WHEN MY SISTER texted me mom was feeling unwell, I hurried to pay her a loving visit while taking my youngest son along. After two nights’ stay in her house, I’ve witnessed her growing better and more stable. She seemed to have gained strength when she took us to the paddy-field of ours.
She demanded we investigate the four mango trees in the field and bring home some ripened ones. As soon as we got to the spot, I instantly discovered barren land instead of productive foliage. It is obvious our field has turned desolate as it was left unattended when my mom traveled for a pilgrimage last September.
Since our mango trees are not ready for crop, I was but tempted to capture a piece of land next to my mom’s where the owner grows corn as you can spot in the photo. The corn trees stood upright as if they exuded both confidence and independence. They occupy the whole lot so that they looked like scales of fish. I was imagining the landowner is going to gather a harvest of money in the nearest future.

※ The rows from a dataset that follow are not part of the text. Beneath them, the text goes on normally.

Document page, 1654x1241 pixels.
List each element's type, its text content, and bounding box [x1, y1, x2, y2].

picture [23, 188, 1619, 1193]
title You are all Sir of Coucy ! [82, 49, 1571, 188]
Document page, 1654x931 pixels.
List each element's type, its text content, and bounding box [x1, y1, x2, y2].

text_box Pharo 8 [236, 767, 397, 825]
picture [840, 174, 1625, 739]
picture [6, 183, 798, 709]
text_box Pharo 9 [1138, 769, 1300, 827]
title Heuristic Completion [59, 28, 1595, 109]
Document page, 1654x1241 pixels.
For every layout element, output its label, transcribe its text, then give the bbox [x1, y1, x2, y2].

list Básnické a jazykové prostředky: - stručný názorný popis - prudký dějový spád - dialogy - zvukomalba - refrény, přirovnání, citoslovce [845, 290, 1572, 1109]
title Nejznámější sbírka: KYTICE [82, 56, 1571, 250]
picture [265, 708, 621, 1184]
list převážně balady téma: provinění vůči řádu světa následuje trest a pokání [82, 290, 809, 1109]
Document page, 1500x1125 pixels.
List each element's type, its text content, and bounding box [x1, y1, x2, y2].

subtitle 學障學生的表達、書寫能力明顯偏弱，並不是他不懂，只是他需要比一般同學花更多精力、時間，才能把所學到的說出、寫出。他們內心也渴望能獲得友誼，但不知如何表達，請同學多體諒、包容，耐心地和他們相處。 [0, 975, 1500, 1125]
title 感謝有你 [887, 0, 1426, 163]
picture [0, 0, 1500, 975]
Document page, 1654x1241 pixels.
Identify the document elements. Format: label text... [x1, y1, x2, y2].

But unknown to passers-by, me included, the crop have remained where they due to unproductive result. My mom told me all trees I could see were fruitless. Yes, they bore fruit but rats and mice have secured the entire crop before the farmer could. Farmers in the village have had no idea how rats have gone mad that they ate up every single seed. It is perhaps better to leave the trees to dry up in the sun until they collapse naturally than to hire labor to cut them at considerable cost.